Innerhalb der FARC-Einheiten wurden immer auch Konzerte und Tanzveranstaltungen organisiert. Mal mehr, mal weniger ideologisch aufgeladen.
Blacksteban spricht in seinen Texten über die Liebe – besingt aber auch mal den 'Máximo Lider' Fidel Castro. Sein Lieblingsstück ist allerdings "Reconciliación" – Versöhnung.

Rappen gegen Hass

Er rappt gegen den Hass und für die Liebe innerhalb der kolumbianischen Bevölkerung. Er betont aber, dass die FARC sich als politische Partei neu positioniert und sicherlich nicht am Ende ihres Strebens ist.

"Viele hier in Kolumbien und auf der Welt denken, dass weil wir die Waffen niedergelegt haben, seien wir keine Kämpfer mehr. Aber wir kämpfen immer noch und lösen uns nicht auf, sondern schließen uns neu zusammen, um das Land nach unseren Idealen aufzubauen."

Hier will Blacksteban dabei sein und die Bedeutung der Musik weiter ausbauen.

"Jetzt findet der Kampf mit Wörtern statt. Im Theater und in der Musik."

Der Bolivar-Platz füllt sich am Abend. Gleich wird Ky-Mani Marley, den Hit seines Vaters "One Love" singen. Die Stimmung ist ausgelassen und das Publikum mittlerweile bunt gemischt.

"Also ich bin hier, um ein politisches Statement abzugeben."

...sagt die 32-jährige Bogotanerin Robby.

"Natürlich, die Musik gefällt mir auch. Aber für mich ist es noch wichtiger, in einem anderen Kontext, in diesem kulturellen Rahmen, den Versöhnungsprozess zu begleiten."

Mitreißende Folklore

Nach dem einzigen politischen Programmpunkt, der Rede von Anführer Rodrigo Londoño, gipfelt das Konzert in dem Auftritt der kolumbianischen Sängerin Totó La Momposina. Mit ihrer mitreißenden Folklore kann sich der Großteil des Publikums identifizieren.
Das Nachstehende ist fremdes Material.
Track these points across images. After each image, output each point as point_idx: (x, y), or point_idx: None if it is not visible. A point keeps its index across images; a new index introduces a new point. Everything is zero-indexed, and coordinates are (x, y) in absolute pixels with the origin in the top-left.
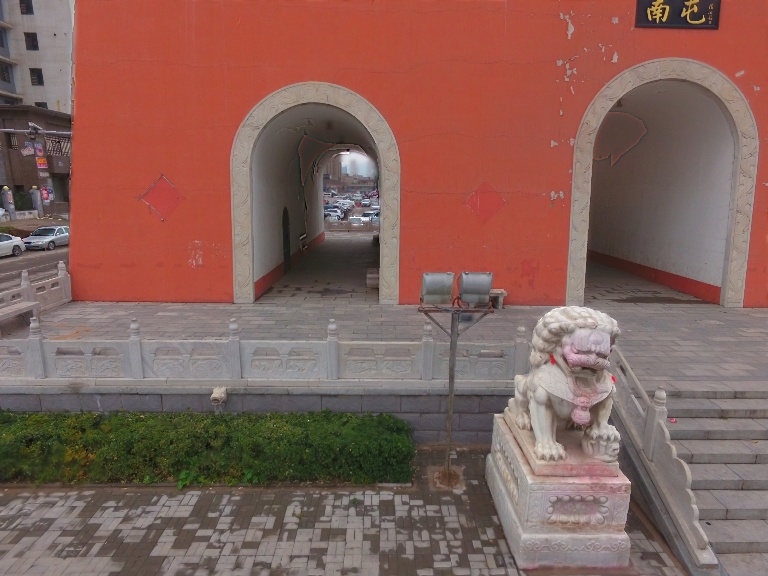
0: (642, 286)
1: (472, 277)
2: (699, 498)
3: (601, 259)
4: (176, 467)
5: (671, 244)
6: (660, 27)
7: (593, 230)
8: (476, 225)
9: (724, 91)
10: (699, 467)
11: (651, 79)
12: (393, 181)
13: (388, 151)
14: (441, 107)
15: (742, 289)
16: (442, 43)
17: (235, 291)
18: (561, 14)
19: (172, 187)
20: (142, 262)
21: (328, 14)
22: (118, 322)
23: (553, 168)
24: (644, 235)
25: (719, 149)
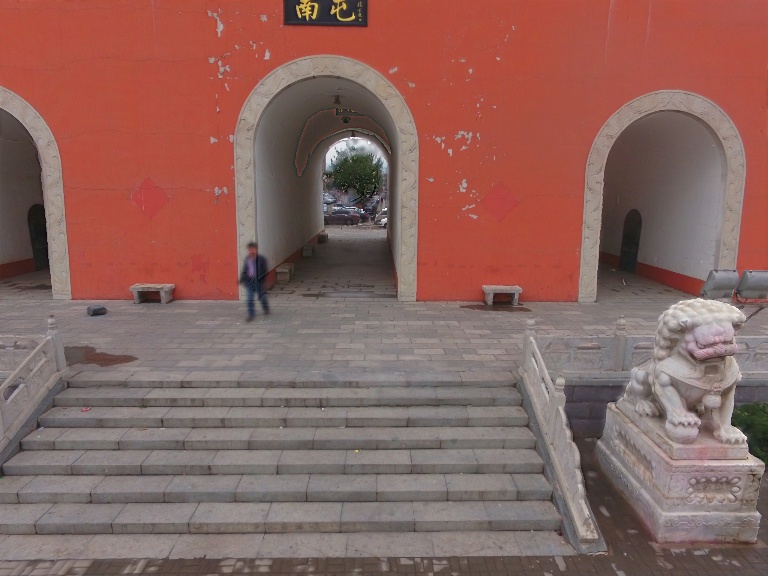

Während das legendäre Salsa-Orchester Aragón aus dem sozialistischen Mutterland Kuba unüberhörbar für Tanzmusik am Abend sorgt, sieht FARC-Funktionär und Sprecher der Friedensverhandlungen Jorge Torres alias "Pablo Catatumbo" die Veranstaltung vor dem Nationalkongress als Erfolg der FARC.

"Natürlich ist es ein Sieg. Was wir nicht mit den Waffen erreicht haben - denn wir haben immer davon geträumt, hier bewaffnet und triumphierenden aufzulaufen – haben wir über den politischen Weg geschafft!"

Die Waffen sind für die FARC endgültig Vergangenheit. Jetzt geht es für die neue Partei um demokratischen Stimmenfang. Pablo Catatumbo hofft dabei auch auf musikalische Unterstützer.

"Kunst und Kultur waren nie auf der Seite des Krieges und wir hoffen, dass alle kolumbianischen Künstler den Frieden unterstützen und diese neue Bewegung für ein neues Kolumbien unterstützen."